Mavis Light Ship 2022
Glass, Plywood, Sheetrock, Light Captured from Windows
22 x 16 x 14 feet
Installation View at the Harwood Museum of Art
Solo Exhibition "Debbie Long: Light Ships" March 19-Oct 9, 2022
Photo Andrew Yates
Visitors enter Mavis through a tunnel that opens into an interior chamber lined with handmade cast glass pieces lit solely by light from the sky. Up to 6 people at a time are invited to lie on beanbag chairs and look upward as light slowly shifts in this dusky twilight light environment.
To build the piece, I first built a modular inner chamber—a plywood room that can be disassembled and reassembled on site—and set it up at my studio in Taos. Next I cast each piece of glass by hand at my studio in Taos and installed the glass inside the chamber.
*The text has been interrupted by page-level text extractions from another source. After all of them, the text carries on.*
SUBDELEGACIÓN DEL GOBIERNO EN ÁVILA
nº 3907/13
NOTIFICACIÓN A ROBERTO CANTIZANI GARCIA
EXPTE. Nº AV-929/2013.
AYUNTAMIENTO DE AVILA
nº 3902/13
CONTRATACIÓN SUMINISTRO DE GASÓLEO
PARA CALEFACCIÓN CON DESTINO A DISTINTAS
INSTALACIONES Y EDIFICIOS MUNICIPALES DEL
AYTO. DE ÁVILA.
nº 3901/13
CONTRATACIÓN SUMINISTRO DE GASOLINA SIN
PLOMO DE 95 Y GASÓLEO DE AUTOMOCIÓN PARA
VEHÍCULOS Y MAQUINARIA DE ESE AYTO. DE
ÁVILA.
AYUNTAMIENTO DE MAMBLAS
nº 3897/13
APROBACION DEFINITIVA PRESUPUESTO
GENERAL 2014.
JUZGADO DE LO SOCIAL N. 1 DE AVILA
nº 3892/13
Finally, I moved the chamber to the Harwood Museum. At the Museum the leaning sheet rock walls were built around the inner chamber to capture light from a bank of high north-facing windows, directing the light down into the chamber to illuminate the glass within. There is no electric light in the piece.
For the last decade I've been building light sculptures to be installed in the remote landscape that are illuminated directly by the sky, the sun and moon. These land and sky-based works are where my heart resides. So when asked to build a piece inside the Harwood Museum the question was, how to bring the sky inside?